Text block:
Instead of such a formulation there are numerous examples that manifest at best confusion and at worst the continuing poverty of policy-making especially where tackling militancy and terrorism is concerned. Three recent examples are noteworthy. First official Pakistan’s response to the first ever US ground attack on Pakistani territory and Pakistani civilians was neither coherent nor sustained. Pakistani women and children killed in South Waziristan were killed late night by US soldiers who opened fire on sleeping men, women and children. Pakistan’s response to the attacks included the passage of a parliament resolution condemning the attack, the then presidential candidate Asif Zardari and the Foreign Secretary separately summoned and reprimanded the US Ambassador, the Chairman Joint Chief of Staff Committee announcing that another attack will force Pakistan to take action, , the army chief canceling a meeting with an Islamabad-based US Major General.

Instructions:
[a] Using the passage on Pakistan's policy-making, answer each item below on its own line, marked (i), (ii), (iii).
(i) How many recent examples does the passage call noteworthy?
(ii) In which area were the Pakistani women and children killed?
(iii) With whom did the army chief cancel a meeting?
[b] Carry on the passage on Pakistan's policy-making from the point where it stops.

Source information:

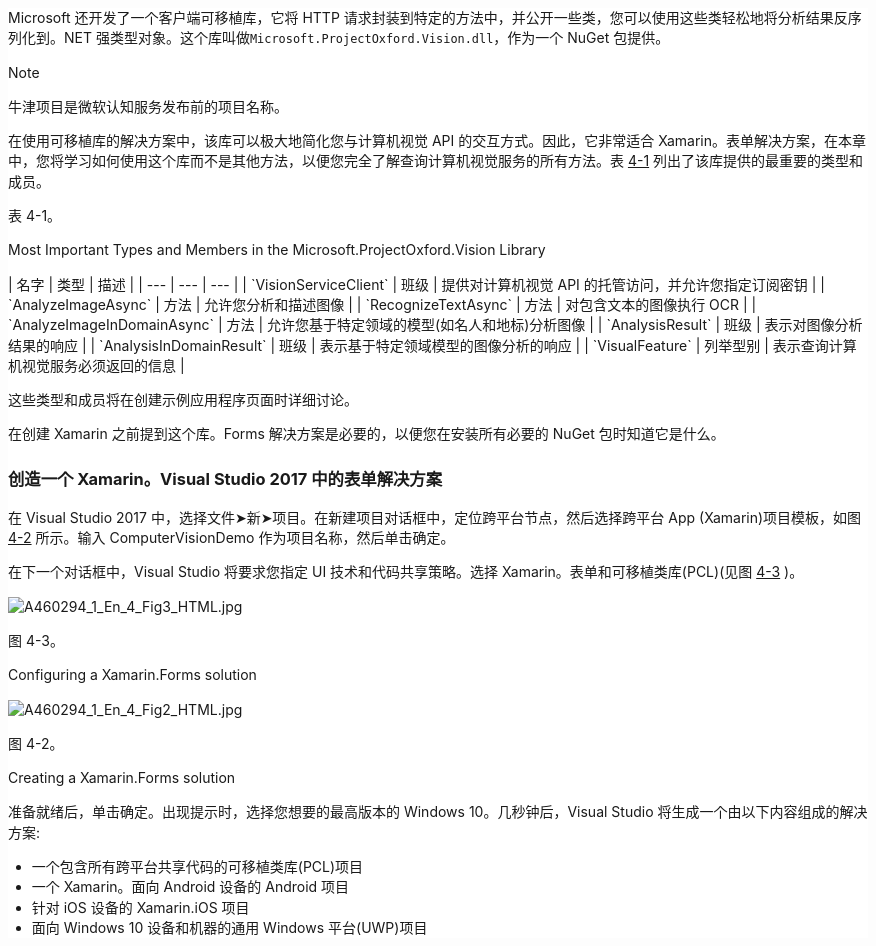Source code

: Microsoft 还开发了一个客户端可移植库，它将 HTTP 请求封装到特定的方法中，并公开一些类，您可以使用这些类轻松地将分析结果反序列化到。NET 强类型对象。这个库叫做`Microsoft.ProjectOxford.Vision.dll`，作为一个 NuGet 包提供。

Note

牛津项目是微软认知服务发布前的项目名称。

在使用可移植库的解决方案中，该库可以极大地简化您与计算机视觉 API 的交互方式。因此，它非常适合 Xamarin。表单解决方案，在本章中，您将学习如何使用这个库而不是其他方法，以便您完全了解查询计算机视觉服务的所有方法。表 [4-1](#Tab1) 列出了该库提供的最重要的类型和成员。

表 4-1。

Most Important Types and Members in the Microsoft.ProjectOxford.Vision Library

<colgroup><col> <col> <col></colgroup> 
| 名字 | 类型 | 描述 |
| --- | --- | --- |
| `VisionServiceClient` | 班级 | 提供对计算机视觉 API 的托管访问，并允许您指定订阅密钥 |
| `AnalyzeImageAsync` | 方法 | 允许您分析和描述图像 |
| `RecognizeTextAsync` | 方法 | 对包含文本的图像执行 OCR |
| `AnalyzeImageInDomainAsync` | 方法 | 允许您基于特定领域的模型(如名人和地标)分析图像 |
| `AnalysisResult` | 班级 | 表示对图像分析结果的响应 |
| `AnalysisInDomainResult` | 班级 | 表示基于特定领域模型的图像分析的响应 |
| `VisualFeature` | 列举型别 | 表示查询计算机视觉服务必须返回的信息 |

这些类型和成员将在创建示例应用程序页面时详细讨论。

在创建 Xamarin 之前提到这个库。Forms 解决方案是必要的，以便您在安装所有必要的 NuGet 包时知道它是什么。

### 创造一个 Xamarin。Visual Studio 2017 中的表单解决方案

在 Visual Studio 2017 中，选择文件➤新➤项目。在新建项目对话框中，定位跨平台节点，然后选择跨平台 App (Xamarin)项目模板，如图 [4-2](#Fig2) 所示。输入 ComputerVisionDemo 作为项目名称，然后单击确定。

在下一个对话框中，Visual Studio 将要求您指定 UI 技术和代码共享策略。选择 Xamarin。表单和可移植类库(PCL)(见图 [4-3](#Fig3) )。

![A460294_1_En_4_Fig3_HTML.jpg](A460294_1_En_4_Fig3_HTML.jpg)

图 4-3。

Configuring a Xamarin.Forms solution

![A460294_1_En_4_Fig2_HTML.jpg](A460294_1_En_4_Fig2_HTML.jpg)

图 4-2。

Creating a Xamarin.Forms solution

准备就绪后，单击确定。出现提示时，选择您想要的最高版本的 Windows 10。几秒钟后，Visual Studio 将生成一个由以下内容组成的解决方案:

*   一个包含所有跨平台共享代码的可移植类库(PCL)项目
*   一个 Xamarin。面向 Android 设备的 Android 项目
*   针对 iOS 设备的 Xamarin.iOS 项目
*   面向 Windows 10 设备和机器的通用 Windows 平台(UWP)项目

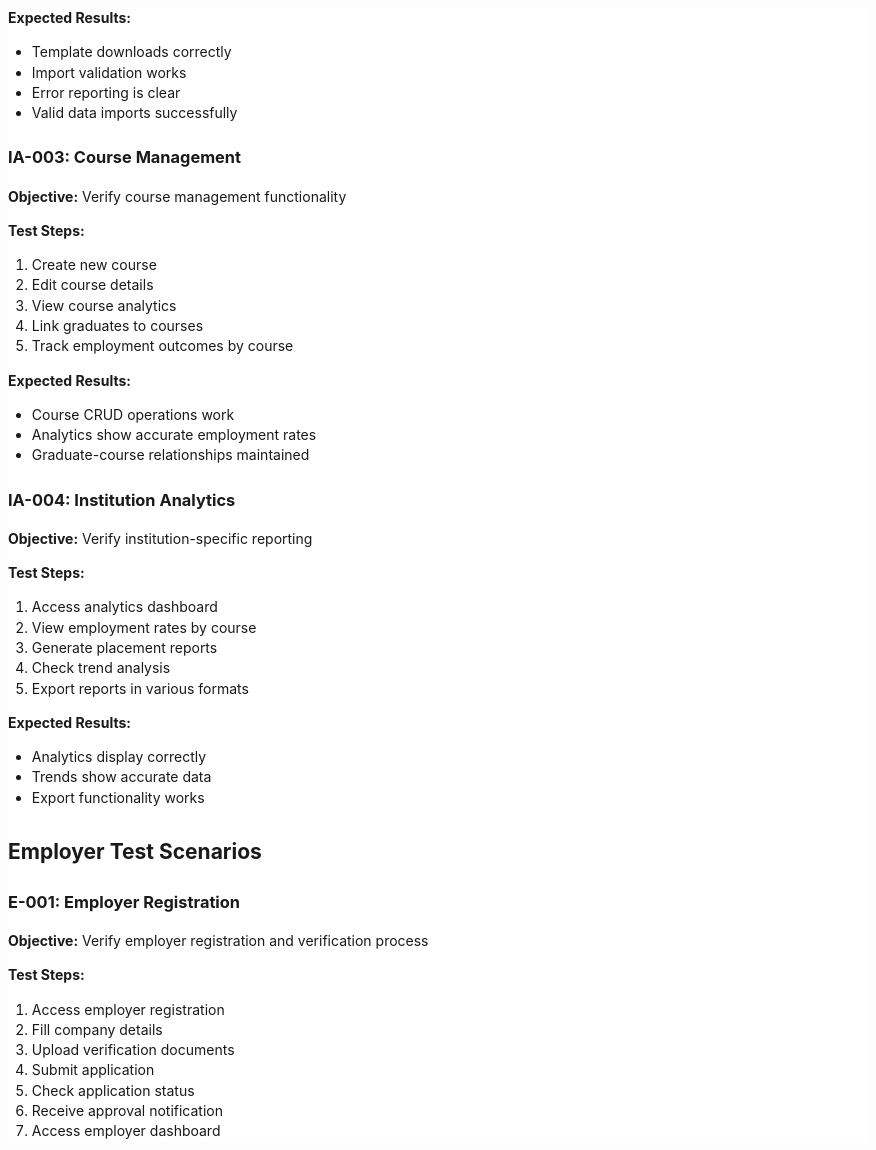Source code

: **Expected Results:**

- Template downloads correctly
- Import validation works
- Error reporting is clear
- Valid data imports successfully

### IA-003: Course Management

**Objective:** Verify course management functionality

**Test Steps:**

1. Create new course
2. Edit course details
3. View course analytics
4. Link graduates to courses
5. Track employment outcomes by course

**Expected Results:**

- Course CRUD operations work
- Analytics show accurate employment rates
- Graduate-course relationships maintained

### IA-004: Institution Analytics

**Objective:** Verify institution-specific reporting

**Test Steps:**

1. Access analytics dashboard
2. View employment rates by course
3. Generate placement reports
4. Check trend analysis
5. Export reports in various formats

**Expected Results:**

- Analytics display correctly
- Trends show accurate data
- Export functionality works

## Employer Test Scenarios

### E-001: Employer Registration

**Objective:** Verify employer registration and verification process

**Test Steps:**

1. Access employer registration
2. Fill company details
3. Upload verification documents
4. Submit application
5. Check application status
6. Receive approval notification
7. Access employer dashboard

Solved tasks:
[a]
(i) Three.
(ii) South Waziristan.
(iii) An Islamabad-based US Major General.

[b]
A less publicized letter was written to US government by the Pakistani national security advisor complaining to his counterpart that the ground attack was a violation of Pakistan’s sovereignty and territorial integrity. An initial Pakistani reaction of using the leverage its enjoys over the NATO and US forces stopping supplies through Pakistan was hurriedly reversed and the Americans were informed the supply was stopped due to security reasons. All these noises notwithstanding US aerial missile attacks have increased killing hardly any al-Qaeda operatives but leaving civilians dead. Significantly the army chief General Parvez Kayani and the DGMO Lt General Pasha met with the US General Mullen, the CENTCOM chief and the US General based in Afghanistan on –”board US carrier Lincoln prior to the ground attack. The only information regarding this meeting was that the American praised Pakistani handling of "terrorist elements."
The second example of our policy confusion and perhaps lack of transparency are Washington’s statements about Pakistan’s cooperation convey complete satisfaction with the cooperation being extended by Pakistan. What is the basis of this satisfaction while the government of Pakistan is publicly angered by the ongoing US attacks? How does the new government explain this unless there are new unpublicized rules of engagement that have been agreed upon? Either way some explanation by the government is required.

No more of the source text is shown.